▶ Task brief: Can you edit the part of the Kiruna mine text that opens with the words containing "Since mid-1999, Kiruna’s" and closes with "in the mine.", giving it again with "haulage level" replaced by "transport level"?

▶ Text:
○ ○ ○

Key Data: Producer of Iron ore. Location: Northern Sweden, Ownership: LKAB; Geology type: Precambrian apatite-bearing iron ores; Mineral type: Magnetite; Reserve base: 800Mt plus projected extensions; Annual production: 15Mt of iron-ore products (2006); Mining method: Automated sub-level caving underground; Processing method: Wet beneficiation and pelletising; Employment: 1,800; Contractors: Mine development – Siab; Raiseboring – Skanska.

Key Equipment: Underground: Atlas Copco drilling equipment, Indau raise borers, Tamrock load-haul-dumps, Alfa Laval automated ore transport system, ABB automated hoist system, Howden Variax ventilation fans.

Kiruna Mine: The city of Kiruna is located in the extreme north of Sweden above the Arctic Circle and the city has grown up with mining.

With an ore body 4km long, 80m thick and reaching a depth of 2km, LKAB’s Kiruna is the world’s largest, most modern underground iron ore mine. Since mining began here over 100 years ago, LKAB has produced over 950Mt of ore, yet only one third of the original ore body has been extracted.

Since mid-1999, Kiruna’s haulage level at a depth of 775m has been replaced by the next level down at 1,045m, which will support production until 2018. The operation employs 1,800 people, of whom 400 work in the mine.

In 2006, Kiruna produced about two-thirds of LKAB’s total output of 23.3Mt, of which 16.9Mt were pellets. The company’s sales of iron-ore products also totalled 23.3Mt, of which 15.9Mt were pellets.

GEOLOGY: The Kiruna orebody was formed at around 1,600Ma following intense volcanic activity with the precipitation of iron-rich solutions on to a syenite porphyry footwall. The ore bed was then covered by further volcanic deposits (quartz porphyry) and sedimetary rocks before being tilted to its current dip of 50–60°. The ore contains a very pure magnetite-apatite mix, containing more than 60% iron and an average of 0.9% phosphorus. Black ore contains less apatite than grey ore.

MINING: The mine is divided into eight production areas, each containing its own group of ore passes and ventilation systems. Mining the ventilation shafts for the current production level was carried out by SIAB using Indau 500 raise borers, while Skanska Raise Drilling developed a total of 32 ore passes between the 775 and 1,045m levels using Tamrock and Robbins raise borers. Alimak developed two special units based on its RCM-6 system to reinforce the ore passes with cable bolts and shotcrete as necessary.

Ore is mined using sublevel caving, with sublevels spaced at 28.5m vertically. With a burden of 3.0–3.5m per ring, this yields around 8,500t for each blast. LKAB subsidiary Kimit AB supplies the explosives and prepares the holes for blasting.  

The main haulage level at Kiruna lies at a depth of 1,045m, with the mine’s ore-handling systems capable of handling 26Mt/y of run-of-mine rock. Seven 500t-capacity shuttle trains, controlled from the 775m level, collect ore from ten groups of ore passes and deliver it to one of four crushing stations. -100mm ore is then skip hoisted in two stages to the 775m level and then to surface.

○ ○ ○

▶ Stored data entries:
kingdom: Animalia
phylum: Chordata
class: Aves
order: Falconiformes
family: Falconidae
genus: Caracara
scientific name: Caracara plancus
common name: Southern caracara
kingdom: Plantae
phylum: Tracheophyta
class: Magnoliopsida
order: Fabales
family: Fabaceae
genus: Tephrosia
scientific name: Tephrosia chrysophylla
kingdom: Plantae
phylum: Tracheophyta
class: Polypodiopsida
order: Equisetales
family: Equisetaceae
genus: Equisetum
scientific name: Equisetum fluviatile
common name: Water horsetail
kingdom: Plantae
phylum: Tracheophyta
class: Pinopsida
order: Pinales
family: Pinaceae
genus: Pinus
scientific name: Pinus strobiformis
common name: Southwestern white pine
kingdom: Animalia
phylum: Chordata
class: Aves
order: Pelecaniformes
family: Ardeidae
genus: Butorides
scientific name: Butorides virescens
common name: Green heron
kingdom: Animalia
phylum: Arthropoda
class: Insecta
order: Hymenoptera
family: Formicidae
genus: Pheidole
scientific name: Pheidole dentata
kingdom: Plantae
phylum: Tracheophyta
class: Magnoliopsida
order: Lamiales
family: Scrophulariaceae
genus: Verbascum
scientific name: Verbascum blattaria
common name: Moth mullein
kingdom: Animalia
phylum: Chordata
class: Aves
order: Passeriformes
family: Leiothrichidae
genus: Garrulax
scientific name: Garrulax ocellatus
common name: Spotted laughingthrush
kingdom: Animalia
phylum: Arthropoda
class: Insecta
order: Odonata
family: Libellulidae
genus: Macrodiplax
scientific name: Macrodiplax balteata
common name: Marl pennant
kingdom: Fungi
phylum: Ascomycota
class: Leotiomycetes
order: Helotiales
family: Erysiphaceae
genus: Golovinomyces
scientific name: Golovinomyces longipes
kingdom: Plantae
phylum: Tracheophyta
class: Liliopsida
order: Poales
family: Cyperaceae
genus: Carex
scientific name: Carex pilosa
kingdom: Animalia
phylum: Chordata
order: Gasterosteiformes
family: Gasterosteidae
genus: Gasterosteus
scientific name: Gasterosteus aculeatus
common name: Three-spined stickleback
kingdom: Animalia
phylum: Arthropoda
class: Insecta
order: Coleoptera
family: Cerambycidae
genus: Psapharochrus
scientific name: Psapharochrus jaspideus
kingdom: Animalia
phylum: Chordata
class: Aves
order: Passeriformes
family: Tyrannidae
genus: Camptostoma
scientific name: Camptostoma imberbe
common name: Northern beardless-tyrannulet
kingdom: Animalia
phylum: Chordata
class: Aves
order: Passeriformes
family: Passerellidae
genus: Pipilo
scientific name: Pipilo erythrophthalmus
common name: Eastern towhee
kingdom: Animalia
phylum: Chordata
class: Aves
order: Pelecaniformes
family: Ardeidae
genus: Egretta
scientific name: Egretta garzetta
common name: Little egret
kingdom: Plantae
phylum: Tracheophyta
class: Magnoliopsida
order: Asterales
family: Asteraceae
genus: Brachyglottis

○ ○ ○

▶ Solution below:
Since mid-1999, Kiruna’s transport level at a depth of 775m has been replaced by the next level down at 1,045m, which will support production until 2018. The operation employs 1,800 people, of whom 400 work in the mine.